## WHAT IS BEING ASKED
Once the line with "fx_px: 54517" is found, write it out along with each later line exactly, through the end of the entries, skipping every picture.

[Lens and sensor metadata]

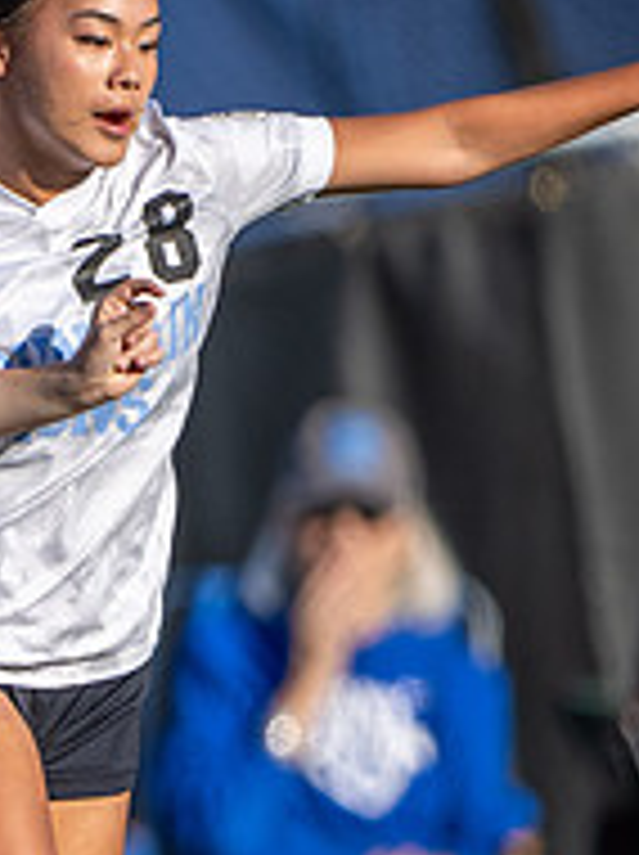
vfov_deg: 0.9
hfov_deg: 0.7
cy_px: 509
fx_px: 54517
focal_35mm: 2210
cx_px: -1072
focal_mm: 400
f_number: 2.8
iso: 140
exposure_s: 1/2000
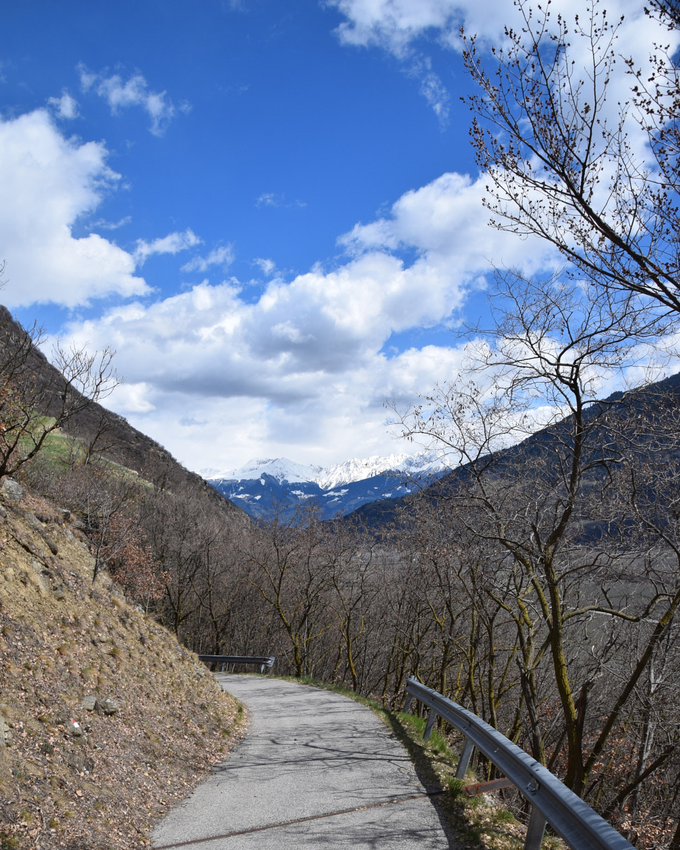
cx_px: 332
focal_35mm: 28
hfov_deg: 51.5
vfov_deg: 61.4
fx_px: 704
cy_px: 526
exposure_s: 1/400
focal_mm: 16
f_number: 10
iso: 200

## RESULT FOR THIS TASK
fx_px: 54517
focal_35mm: 2210
cx_px: -1072
focal_mm: 400
f_number: 2.8
iso: 140
exposure_s: 1/2000
cx_px: 332
focal_35mm: 28
hfov_deg: 51.5
vfov_deg: 61.4
fx_px: 704
cy_px: 526
exposure_s: 1/400
focal_mm: 16
f_number: 10
iso: 200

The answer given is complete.